Unbundling the Mediation Process: The Communication Skills that Help Mediators Manage Conflict

Two individuals in mediation reach across a table to shake hands while mediator sits next to them smiling.

In this follow-up mediation-based workshop, we will focus on the skills that a mediator uses early in the process to shift the disputants’ focus from fighting to problem-solving. Through strategic conflict choreography, mediators endeavor to help disputants feel heard, recognize the common humanity they share with “the other side” and move from emotion-driven reactions to creative and analytically-based negotiation.
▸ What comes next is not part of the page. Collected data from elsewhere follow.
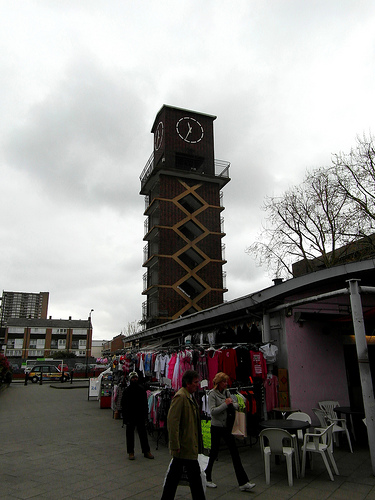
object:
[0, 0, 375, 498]
outdoor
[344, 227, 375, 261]
snowy branches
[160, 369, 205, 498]
man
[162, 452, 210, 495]
shopping bag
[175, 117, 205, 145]
clock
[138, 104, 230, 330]
tall tower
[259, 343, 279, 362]
dress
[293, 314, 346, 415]
wall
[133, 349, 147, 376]
clothing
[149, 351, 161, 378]
clothing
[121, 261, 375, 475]
building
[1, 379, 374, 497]
walk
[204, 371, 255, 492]
pedestrian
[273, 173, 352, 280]
tree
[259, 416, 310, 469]
table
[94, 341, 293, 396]
rack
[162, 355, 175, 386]
dress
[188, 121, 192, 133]
hour hand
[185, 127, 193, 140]
minute hand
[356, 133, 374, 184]
branches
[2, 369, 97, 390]
street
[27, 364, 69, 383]
car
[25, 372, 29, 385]
post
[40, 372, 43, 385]
post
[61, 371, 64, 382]
post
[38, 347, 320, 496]
ground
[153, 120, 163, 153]
clock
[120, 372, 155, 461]
man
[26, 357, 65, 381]
bush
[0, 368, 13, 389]
bush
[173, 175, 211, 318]
design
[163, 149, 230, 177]
railings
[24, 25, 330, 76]
sky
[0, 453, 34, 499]
bricks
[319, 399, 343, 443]
chair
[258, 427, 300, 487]
chair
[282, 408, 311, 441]
chair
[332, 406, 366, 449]
table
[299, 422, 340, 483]
chair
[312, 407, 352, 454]
chair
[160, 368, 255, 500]
couple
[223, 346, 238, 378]
clothing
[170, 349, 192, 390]
clothing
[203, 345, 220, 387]
clothing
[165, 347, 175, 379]
clothing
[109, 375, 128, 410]
clothing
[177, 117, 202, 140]
face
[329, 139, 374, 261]
tree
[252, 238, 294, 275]
branch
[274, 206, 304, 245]
branch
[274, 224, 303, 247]
branch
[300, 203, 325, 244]
branch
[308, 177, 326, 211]
branch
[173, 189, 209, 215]
section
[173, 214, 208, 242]
section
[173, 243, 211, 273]
section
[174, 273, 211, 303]
section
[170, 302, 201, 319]
section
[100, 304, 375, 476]
shopping area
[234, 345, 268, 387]
clothes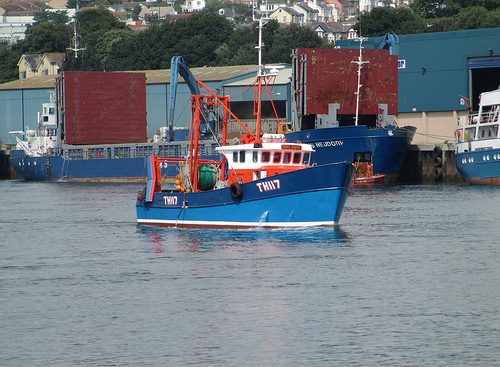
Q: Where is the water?
A: Under the boat.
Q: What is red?
A: Housing of boat.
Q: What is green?
A: Trees.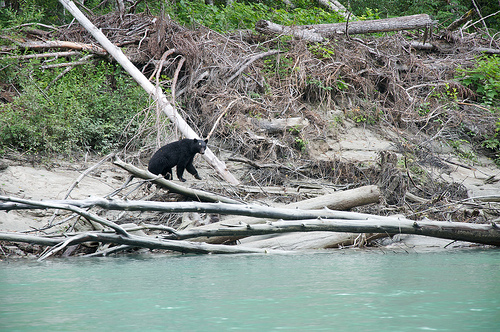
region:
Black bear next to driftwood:
[137, 132, 224, 192]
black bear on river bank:
[135, 130, 242, 265]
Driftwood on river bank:
[16, 185, 451, 270]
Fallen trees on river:
[217, 136, 453, 271]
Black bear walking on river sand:
[103, 105, 300, 210]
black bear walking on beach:
[103, 117, 275, 264]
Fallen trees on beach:
[265, 88, 499, 271]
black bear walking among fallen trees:
[133, 109, 413, 272]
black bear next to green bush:
[84, 107, 241, 190]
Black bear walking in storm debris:
[125, 114, 320, 211]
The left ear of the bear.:
[192, 137, 196, 142]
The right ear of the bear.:
[202, 137, 209, 142]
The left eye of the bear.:
[198, 142, 202, 148]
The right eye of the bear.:
[202, 145, 207, 147]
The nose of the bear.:
[200, 149, 203, 154]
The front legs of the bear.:
[177, 156, 202, 183]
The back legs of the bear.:
[158, 164, 173, 179]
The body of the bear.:
[149, 135, 187, 172]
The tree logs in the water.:
[5, 150, 498, 296]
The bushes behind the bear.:
[7, 12, 224, 155]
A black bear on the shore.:
[148, 138, 208, 184]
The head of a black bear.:
[193, 134, 209, 154]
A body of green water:
[0, 248, 499, 328]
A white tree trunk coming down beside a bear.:
[59, 0, 240, 185]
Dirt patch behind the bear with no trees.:
[3, 156, 124, 196]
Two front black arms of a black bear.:
[174, 155, 201, 183]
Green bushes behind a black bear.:
[3, 63, 143, 155]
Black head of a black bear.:
[193, 134, 209, 156]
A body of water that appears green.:
[0, 247, 499, 330]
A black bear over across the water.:
[148, 136, 207, 182]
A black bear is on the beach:
[116, 108, 330, 258]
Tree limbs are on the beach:
[46, 93, 444, 290]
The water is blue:
[65, 257, 210, 330]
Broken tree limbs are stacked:
[40, 158, 453, 272]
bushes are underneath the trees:
[36, 70, 178, 175]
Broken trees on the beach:
[132, 25, 473, 225]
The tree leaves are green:
[190, 7, 476, 68]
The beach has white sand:
[14, 173, 165, 285]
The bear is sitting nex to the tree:
[135, 132, 244, 199]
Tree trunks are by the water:
[232, 195, 465, 300]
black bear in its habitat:
[11, 12, 473, 314]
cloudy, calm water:
[70, 270, 467, 325]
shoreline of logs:
[70, 210, 302, 257]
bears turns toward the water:
[145, 131, 210, 178]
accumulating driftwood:
[310, 177, 495, 242]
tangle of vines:
[160, 21, 230, 93]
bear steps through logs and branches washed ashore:
[25, 7, 422, 242]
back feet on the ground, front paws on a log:
[142, 135, 204, 191]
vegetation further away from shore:
[190, 0, 380, 31]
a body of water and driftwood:
[1, 205, 493, 325]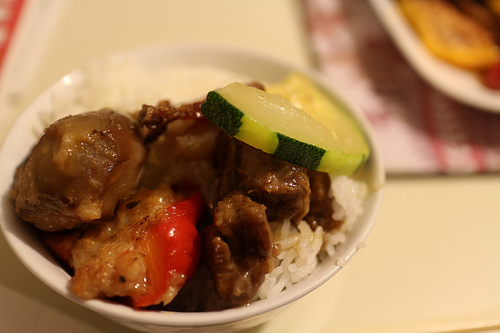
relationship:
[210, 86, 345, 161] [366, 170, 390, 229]
cucumber on plate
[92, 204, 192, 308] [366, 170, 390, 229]
chicken in plate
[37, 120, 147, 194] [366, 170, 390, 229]
beef in plate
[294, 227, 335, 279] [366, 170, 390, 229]
rice in plate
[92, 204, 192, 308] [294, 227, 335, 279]
chicken near rice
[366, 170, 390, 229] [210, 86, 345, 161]
plate holds cucumber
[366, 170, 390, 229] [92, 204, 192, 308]
plate holds chicken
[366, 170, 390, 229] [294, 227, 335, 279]
plate holds rice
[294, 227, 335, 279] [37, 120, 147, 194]
rice near beef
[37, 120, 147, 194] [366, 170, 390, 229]
beef on plate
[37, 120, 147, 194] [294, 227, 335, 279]
beef near rice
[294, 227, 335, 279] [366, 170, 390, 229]
rice on plate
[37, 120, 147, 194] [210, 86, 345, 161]
beef near cucumber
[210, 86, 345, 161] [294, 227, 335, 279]
cucumber near rice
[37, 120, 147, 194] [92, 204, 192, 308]
beef near chicken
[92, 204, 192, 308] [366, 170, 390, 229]
chicken on plate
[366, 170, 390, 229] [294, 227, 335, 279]
plate has rice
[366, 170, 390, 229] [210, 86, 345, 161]
plate has cucumber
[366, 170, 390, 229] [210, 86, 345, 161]
plate holding cucumber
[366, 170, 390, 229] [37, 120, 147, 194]
plate holding beef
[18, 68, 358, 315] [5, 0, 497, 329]
meal on table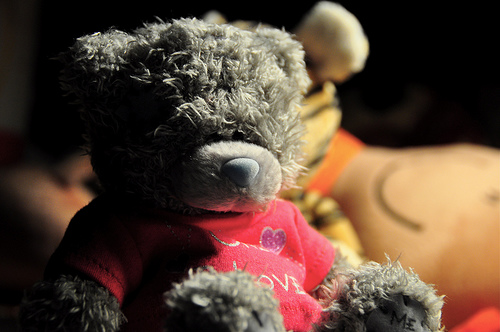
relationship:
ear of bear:
[259, 26, 313, 95] [18, 12, 449, 331]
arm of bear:
[280, 209, 360, 310] [18, 12, 449, 331]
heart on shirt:
[257, 225, 290, 257] [49, 183, 344, 330]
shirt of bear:
[49, 183, 344, 330] [18, 12, 449, 331]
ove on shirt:
[253, 267, 307, 301] [49, 183, 344, 330]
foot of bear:
[313, 252, 446, 330] [18, 12, 449, 331]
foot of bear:
[156, 260, 291, 331] [18, 12, 449, 331]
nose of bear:
[218, 152, 261, 186] [18, 12, 449, 331]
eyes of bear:
[257, 84, 276, 110] [18, 12, 449, 331]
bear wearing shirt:
[18, 12, 449, 331] [49, 183, 344, 330]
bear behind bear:
[18, 12, 449, 331] [18, 12, 449, 331]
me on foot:
[387, 308, 416, 331] [313, 252, 446, 330]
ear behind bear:
[293, 1, 373, 84] [18, 12, 449, 331]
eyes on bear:
[257, 84, 276, 110] [18, 12, 449, 331]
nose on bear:
[218, 152, 261, 186] [18, 12, 449, 331]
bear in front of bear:
[18, 12, 449, 331] [18, 12, 449, 331]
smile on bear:
[369, 157, 423, 234] [18, 12, 449, 331]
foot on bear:
[313, 252, 446, 330] [18, 12, 449, 331]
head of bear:
[54, 10, 316, 222] [18, 12, 449, 331]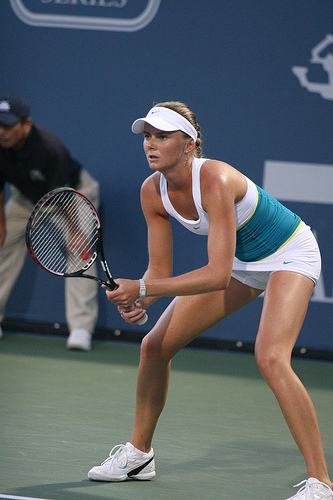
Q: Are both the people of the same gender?
A: No, they are both male and female.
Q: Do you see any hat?
A: Yes, there is a hat.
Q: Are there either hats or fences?
A: Yes, there is a hat.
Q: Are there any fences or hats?
A: Yes, there is a hat.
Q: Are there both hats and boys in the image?
A: No, there is a hat but no boys.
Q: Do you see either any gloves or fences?
A: No, there are no fences or gloves.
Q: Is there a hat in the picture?
A: Yes, there is a hat.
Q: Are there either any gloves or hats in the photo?
A: Yes, there is a hat.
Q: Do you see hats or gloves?
A: Yes, there is a hat.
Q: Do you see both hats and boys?
A: No, there is a hat but no boys.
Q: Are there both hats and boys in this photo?
A: No, there is a hat but no boys.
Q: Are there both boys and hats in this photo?
A: No, there is a hat but no boys.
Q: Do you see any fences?
A: No, there are no fences.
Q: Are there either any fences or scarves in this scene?
A: No, there are no fences or scarves.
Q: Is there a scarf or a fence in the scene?
A: No, there are no fences or scarves.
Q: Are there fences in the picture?
A: No, there are no fences.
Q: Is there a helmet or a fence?
A: No, there are no fences or helmets.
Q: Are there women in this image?
A: Yes, there is a woman.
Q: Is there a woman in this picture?
A: Yes, there is a woman.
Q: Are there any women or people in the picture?
A: Yes, there is a woman.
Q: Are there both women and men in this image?
A: Yes, there are both a woman and a man.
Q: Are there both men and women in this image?
A: Yes, there are both a woman and a man.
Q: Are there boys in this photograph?
A: No, there are no boys.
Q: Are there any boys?
A: No, there are no boys.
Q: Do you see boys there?
A: No, there are no boys.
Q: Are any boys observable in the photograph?
A: No, there are no boys.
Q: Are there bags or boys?
A: No, there are no boys or bags.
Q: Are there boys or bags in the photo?
A: No, there are no boys or bags.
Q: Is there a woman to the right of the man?
A: Yes, there is a woman to the right of the man.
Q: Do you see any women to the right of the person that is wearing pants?
A: Yes, there is a woman to the right of the man.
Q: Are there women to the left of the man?
A: No, the woman is to the right of the man.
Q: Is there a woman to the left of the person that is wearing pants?
A: No, the woman is to the right of the man.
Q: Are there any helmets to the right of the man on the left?
A: No, there is a woman to the right of the man.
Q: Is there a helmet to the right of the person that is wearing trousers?
A: No, there is a woman to the right of the man.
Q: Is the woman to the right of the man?
A: Yes, the woman is to the right of the man.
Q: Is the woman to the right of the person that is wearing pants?
A: Yes, the woman is to the right of the man.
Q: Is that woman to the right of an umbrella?
A: No, the woman is to the right of the man.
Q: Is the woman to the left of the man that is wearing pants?
A: No, the woman is to the right of the man.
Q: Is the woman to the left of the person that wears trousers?
A: No, the woman is to the right of the man.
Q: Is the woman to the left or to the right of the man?
A: The woman is to the right of the man.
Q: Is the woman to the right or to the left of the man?
A: The woman is to the right of the man.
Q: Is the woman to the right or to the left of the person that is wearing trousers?
A: The woman is to the right of the man.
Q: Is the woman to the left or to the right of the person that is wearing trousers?
A: The woman is to the right of the man.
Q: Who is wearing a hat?
A: The woman is wearing a hat.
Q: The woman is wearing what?
A: The woman is wearing a hat.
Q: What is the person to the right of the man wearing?
A: The woman is wearing a hat.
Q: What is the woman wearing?
A: The woman is wearing a hat.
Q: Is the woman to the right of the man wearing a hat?
A: Yes, the woman is wearing a hat.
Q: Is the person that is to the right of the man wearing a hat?
A: Yes, the woman is wearing a hat.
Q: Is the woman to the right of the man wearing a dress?
A: No, the woman is wearing a hat.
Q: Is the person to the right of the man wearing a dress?
A: No, the woman is wearing a hat.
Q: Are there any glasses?
A: No, there are no glasses.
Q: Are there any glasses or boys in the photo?
A: No, there are no glasses or boys.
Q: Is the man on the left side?
A: Yes, the man is on the left of the image.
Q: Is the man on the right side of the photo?
A: No, the man is on the left of the image.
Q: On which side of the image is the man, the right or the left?
A: The man is on the left of the image.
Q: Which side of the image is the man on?
A: The man is on the left of the image.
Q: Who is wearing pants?
A: The man is wearing pants.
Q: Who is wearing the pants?
A: The man is wearing pants.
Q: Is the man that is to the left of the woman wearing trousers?
A: Yes, the man is wearing trousers.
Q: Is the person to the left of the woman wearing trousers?
A: Yes, the man is wearing trousers.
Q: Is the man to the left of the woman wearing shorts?
A: No, the man is wearing trousers.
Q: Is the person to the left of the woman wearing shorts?
A: No, the man is wearing trousers.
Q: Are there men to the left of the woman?
A: Yes, there is a man to the left of the woman.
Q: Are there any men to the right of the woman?
A: No, the man is to the left of the woman.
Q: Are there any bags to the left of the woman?
A: No, there is a man to the left of the woman.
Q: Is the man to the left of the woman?
A: Yes, the man is to the left of the woman.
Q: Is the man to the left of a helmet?
A: No, the man is to the left of the woman.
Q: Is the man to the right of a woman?
A: No, the man is to the left of a woman.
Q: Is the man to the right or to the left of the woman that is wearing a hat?
A: The man is to the left of the woman.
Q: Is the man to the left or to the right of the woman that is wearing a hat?
A: The man is to the left of the woman.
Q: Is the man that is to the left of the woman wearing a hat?
A: Yes, the man is wearing a hat.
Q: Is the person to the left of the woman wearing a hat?
A: Yes, the man is wearing a hat.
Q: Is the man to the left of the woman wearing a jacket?
A: No, the man is wearing a hat.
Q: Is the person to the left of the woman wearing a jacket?
A: No, the man is wearing a hat.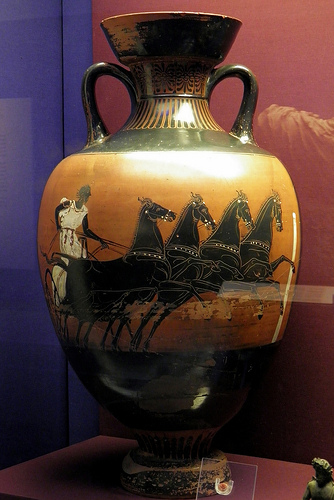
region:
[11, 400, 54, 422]
this is the wall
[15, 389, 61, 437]
the wall is clean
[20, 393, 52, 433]
the wall is purple in color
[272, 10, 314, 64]
the wall is brown in color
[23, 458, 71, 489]
this is a table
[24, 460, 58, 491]
the table is wooden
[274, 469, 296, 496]
the table is brown in color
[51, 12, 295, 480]
this is a vase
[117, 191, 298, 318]
drawings of some horses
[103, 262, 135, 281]
the horse is black in color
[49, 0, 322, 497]
This is a pot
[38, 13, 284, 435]
large urn on top of table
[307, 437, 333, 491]
greenish looking figure on right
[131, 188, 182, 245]
black horse picture on urn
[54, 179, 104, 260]
chariot driver on urn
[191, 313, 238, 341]
orangish brown color on urn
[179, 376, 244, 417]
light colored refection on urn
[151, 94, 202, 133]
brown and black colored stripes on urn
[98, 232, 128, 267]
reins for horses on urn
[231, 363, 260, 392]
black patch of color on urn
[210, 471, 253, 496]
yellow and white area on right of urn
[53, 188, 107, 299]
image of a man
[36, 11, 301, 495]
a greek style vase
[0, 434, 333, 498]
the table is square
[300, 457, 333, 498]
the figure is green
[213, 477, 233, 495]
piece of junk on bottom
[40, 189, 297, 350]
four black horses in a line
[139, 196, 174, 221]
head of a horse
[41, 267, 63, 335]
wheel of a chariot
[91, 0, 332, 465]
the wall is pink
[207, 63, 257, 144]
handle of the vase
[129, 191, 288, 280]
four horses on the vase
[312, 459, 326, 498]
green statue on the table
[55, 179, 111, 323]
picture of man in a chariot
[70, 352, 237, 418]
bottom of vase is black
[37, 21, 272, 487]
vase is black and gold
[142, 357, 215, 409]
worn marking on front of vase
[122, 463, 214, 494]
base of item is black and white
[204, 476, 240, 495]
small white item in case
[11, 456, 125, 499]
top of table is brown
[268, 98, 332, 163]
picture on the wall behind the vase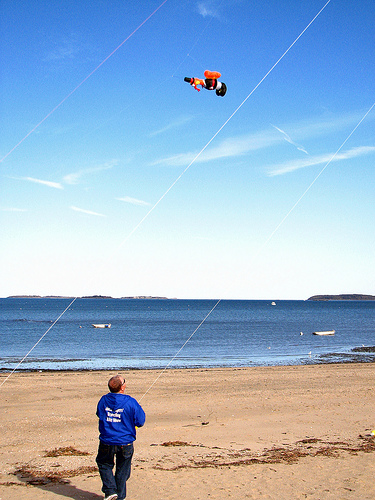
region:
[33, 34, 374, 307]
blue sky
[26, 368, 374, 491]
tan sand on the beach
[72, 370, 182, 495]
a man wearing sunglasses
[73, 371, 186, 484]
a man wearing a blue sweatshirt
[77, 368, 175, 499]
a man wearing blue jeans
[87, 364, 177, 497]
a man wearing sneakers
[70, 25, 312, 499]
a man flying a kite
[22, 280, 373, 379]
blue water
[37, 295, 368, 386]
boats on the water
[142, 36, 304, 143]
a kite in the sky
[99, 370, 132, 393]
The person has hair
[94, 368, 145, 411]
The person has brown hair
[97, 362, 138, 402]
The person has short hair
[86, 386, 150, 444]
The person is wearing a coat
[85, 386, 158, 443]
The person is wearing a blue coat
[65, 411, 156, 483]
The person is wearing jeans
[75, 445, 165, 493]
The person is wearing blue jeans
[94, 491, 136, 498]
The person is wearing shoes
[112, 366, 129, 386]
The person is wearing glasses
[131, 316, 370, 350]
The picture has water in it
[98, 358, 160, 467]
man at the beach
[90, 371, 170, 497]
man at the beach holding a kite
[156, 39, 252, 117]
a kite flying in th sky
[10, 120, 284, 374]
strings of the frisbee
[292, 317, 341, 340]
a boat in the water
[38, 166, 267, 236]
water in the clouds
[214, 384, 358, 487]
sand on the beach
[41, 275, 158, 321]
mountains in the background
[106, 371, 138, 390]
kite man's face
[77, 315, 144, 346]
small boat sitting in the water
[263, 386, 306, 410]
section of a sandy beach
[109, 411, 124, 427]
back of a man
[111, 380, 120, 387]
head of a man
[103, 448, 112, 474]
left leg of a man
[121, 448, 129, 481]
right leg of a man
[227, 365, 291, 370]
section of an ocean shore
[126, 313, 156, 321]
section of the sea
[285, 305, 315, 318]
part of the ocean water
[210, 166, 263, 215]
part of the sky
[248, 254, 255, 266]
string of a kite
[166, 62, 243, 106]
A colorful kite in the shape of a pilgrim high in the air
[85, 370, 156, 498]
a man in a blue hoodie and sunglasses flying a kite at the beach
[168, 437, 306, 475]
large piles of seaweed on the beach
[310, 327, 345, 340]
a small white boat floating in the water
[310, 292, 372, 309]
a low mountain across the water in the distance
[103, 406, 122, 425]
white writing on the back of the man's blue shirt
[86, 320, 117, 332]
a small white boat floating in the water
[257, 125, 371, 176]
a few white streaky clouds in the blue sky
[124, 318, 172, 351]
a rather calm blue body of water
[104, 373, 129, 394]
the head of the man flying the kite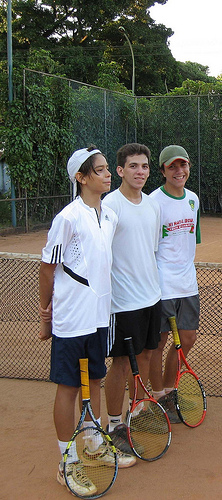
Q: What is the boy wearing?
A: Black and white short sleeve shirt.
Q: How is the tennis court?
A: Dirty.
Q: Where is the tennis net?
A: On the court.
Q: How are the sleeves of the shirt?
A: Black stripes.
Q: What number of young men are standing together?
A: Three.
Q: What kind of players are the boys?
A: Tennis.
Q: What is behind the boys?
A: Net.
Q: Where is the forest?
A: Behind fence.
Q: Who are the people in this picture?
A: Young men.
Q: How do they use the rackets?
A: By swinging.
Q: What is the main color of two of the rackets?
A: Red.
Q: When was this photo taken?
A: Daytime.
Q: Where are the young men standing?
A: Tennis court.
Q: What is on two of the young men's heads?
A: Caps.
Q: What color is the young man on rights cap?
A: Green.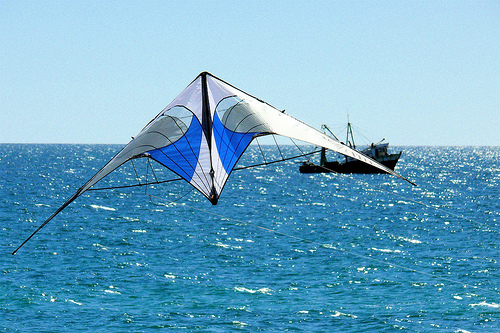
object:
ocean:
[0, 144, 498, 332]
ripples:
[202, 237, 240, 253]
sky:
[2, 2, 494, 143]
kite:
[10, 72, 420, 266]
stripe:
[85, 103, 213, 208]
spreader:
[14, 72, 423, 254]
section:
[209, 91, 252, 116]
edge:
[205, 72, 419, 187]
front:
[380, 152, 401, 172]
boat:
[299, 108, 404, 174]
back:
[297, 161, 307, 177]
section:
[4, 5, 62, 32]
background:
[0, 0, 496, 145]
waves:
[215, 277, 279, 300]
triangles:
[192, 73, 424, 208]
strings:
[134, 190, 498, 297]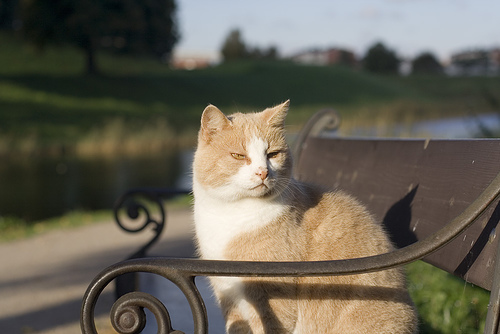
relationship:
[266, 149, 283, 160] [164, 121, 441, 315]
eye of cat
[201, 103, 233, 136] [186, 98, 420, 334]
ear of cat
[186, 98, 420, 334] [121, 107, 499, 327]
cat in bench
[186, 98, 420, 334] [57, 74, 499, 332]
cat on bench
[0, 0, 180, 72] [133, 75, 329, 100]
tree on grass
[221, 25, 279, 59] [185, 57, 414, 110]
trees on hill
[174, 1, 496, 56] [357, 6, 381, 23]
sky with cloud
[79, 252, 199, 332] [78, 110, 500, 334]
arm of bench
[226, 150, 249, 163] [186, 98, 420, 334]
eye of cat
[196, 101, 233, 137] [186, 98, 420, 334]
ear of cat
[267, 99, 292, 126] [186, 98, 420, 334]
ear of cat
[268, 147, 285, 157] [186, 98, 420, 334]
eye of cat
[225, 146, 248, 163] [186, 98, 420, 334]
eye of cat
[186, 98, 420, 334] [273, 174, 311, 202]
cat has whiskers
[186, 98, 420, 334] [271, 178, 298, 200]
cat has whisker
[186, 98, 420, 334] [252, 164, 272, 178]
cat has nose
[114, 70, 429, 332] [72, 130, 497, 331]
cat on bench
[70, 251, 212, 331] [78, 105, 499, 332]
design on bench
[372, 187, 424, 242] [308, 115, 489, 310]
shadow on bench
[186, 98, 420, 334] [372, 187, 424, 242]
cat has shadow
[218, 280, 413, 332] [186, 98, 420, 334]
shadow on cat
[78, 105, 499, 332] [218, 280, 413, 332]
bench has shadow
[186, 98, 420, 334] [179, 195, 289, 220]
cat has neck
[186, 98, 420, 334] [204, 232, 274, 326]
cat has belly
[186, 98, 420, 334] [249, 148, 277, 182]
cat has nose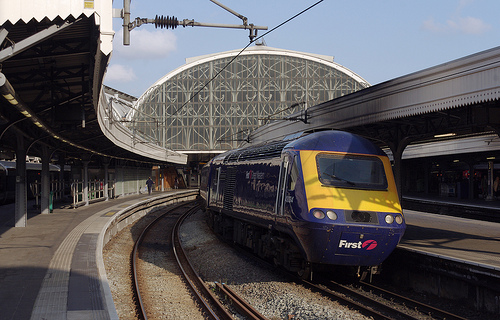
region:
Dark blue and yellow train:
[192, 128, 407, 285]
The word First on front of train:
[277, 128, 410, 280]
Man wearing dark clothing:
[137, 169, 162, 199]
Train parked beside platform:
[186, 125, 497, 315]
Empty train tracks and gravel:
[128, 199, 236, 319]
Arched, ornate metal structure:
[128, 58, 375, 146]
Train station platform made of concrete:
[9, 179, 195, 318]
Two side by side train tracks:
[127, 185, 465, 317]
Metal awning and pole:
[6, 63, 192, 171]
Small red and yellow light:
[460, 163, 473, 182]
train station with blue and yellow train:
[4, 19, 498, 319]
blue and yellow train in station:
[198, 128, 408, 278]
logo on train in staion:
[336, 238, 378, 250]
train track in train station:
[138, 191, 425, 318]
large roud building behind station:
[122, 42, 373, 151]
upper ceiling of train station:
[0, 0, 189, 175]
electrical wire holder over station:
[118, 0, 268, 45]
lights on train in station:
[308, 208, 407, 225]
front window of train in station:
[313, 151, 391, 192]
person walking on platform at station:
[144, 177, 153, 193]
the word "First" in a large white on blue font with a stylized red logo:
[338, 237, 376, 251]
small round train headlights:
[309, 207, 406, 228]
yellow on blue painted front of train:
[286, 127, 406, 232]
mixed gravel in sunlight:
[254, 285, 353, 318]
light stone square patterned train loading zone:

We will spend most of our time in role-play, practicing the skills of active listening, reframing, summarizing and “looping.” At the end of the workshop, you will have insight into a mediator’s “secret sauce” and be able to practice the skills mediators use day in and day out.

Headshot of Ellen Waldman

The workshop will be facilitated by Ellen Waldman, the Vice President of Advocacy and Educational Outreach at the International Institute for Conflict Prevention and Resolution (CPR). Prior to her current role, Ellen was a law professor who directed a court-connected mediation program and first year doctrinal courses. In the area of dispute prevention and resolution, she writes, trains and consults in a broad range of cases. Former chair of the International Mediation Institute’s ethics committee, and task-force member for the California judicial council’s working-group on training requirements for court-connected mediators, Waldman has been deeply involved in policy questions relating to the qualification and ethics training of mediators. She has published more than 25 articles on numerous dispute resolution topics and crafted the first book-length treatment of ethical dilemmas in mediation, entitled Mediation Ethics: Cases and Commentaries.